AGORA VS. BRIGHT STAR
Le dépérissement de la presse et le déclin de la lecture entraînent un appauvrissement constant des pages culturelles et une réduction de la taille des papiers. Contrairement à l’idée reçue selon laquelle « aujourd’hui, la critique cinématographique bénéficie dans la presse généraliste » d’une « place » « bien plus importante » que celle qu’elle occupait jusque dans les années 1970 » (Yann Darré, « Esquisse d’une sociologie du cinéma », Actes de la recherche en sciences sociales, n°161-162, mars 2006, p.128), jamais, depuis 1915, les critiques n’ont eu aussi peu d’espace pour développer leurs arguments. Il n’est que de lire le recueil des écrits de François Vinneuil, parus dans les années 1940, que Pardès vient d’éditer pour s’en rendre compte.

| Données fournies |
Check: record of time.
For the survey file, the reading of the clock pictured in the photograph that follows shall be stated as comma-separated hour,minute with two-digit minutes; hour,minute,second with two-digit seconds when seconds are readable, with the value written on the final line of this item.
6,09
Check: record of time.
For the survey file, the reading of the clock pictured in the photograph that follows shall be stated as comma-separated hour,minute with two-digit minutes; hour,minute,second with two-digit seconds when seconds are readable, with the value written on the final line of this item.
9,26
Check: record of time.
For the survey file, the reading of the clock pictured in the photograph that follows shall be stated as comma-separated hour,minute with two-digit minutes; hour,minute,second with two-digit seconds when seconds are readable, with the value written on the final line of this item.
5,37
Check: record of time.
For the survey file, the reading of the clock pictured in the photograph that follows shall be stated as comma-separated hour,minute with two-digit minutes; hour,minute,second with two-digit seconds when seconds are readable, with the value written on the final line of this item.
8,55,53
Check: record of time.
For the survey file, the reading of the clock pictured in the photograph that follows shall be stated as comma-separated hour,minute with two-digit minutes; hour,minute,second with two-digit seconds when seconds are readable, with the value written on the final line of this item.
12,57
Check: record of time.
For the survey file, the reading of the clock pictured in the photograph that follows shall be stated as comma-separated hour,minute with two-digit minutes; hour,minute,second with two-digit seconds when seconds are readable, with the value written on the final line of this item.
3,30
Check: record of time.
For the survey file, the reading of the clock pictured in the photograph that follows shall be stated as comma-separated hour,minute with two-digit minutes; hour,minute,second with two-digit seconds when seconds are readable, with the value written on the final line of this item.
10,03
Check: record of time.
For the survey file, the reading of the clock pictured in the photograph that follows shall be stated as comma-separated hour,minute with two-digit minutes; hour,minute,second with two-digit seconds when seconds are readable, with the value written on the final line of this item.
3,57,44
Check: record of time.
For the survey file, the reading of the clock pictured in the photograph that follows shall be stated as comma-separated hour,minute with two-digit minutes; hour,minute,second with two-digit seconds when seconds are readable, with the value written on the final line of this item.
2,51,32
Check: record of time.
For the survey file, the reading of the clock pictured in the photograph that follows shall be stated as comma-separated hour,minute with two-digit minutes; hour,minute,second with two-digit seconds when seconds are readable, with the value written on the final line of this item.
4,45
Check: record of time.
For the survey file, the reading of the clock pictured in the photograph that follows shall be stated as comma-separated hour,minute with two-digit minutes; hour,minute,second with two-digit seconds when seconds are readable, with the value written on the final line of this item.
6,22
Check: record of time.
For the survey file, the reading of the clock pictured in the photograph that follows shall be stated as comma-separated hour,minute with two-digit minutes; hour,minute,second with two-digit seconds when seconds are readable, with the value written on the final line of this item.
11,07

| Consigne |
Reproduisez sans aucune modification le passage du texte sur la critique cinématographique qui s'ouvre sur les mots contenant « AGORA VS. BRIGHT » et s'achève sur « s’en rendre compte. ».

| Réponse attendue |
AGORA VS. BRIGHT STAR
Le dépérissement de la presse et le déclin de la lecture entraînent un appauvrissement constant des pages culturelles et une réduction de la taille des papiers. Contrairement à l’idée reçue selon laquelle « aujourd’hui, la critique cinématographique bénéficie dans la presse généraliste » d’une « place » « bien plus importante » que celle qu’elle occupait jusque dans les années 1970 » (Yann Darré, « Esquisse d’une sociologie du cinéma », Actes de la recherche en sciences sociales, n°161-162, mars 2006, p.128), jamais, depuis 1915, les critiques n’ont eu aussi peu d’espace pour développer leurs arguments. Il n’est que de lire le recueil des écrits de François Vinneuil, parus dans les années 1940, que Pardès vient d’éditer pour s’en rendre compte.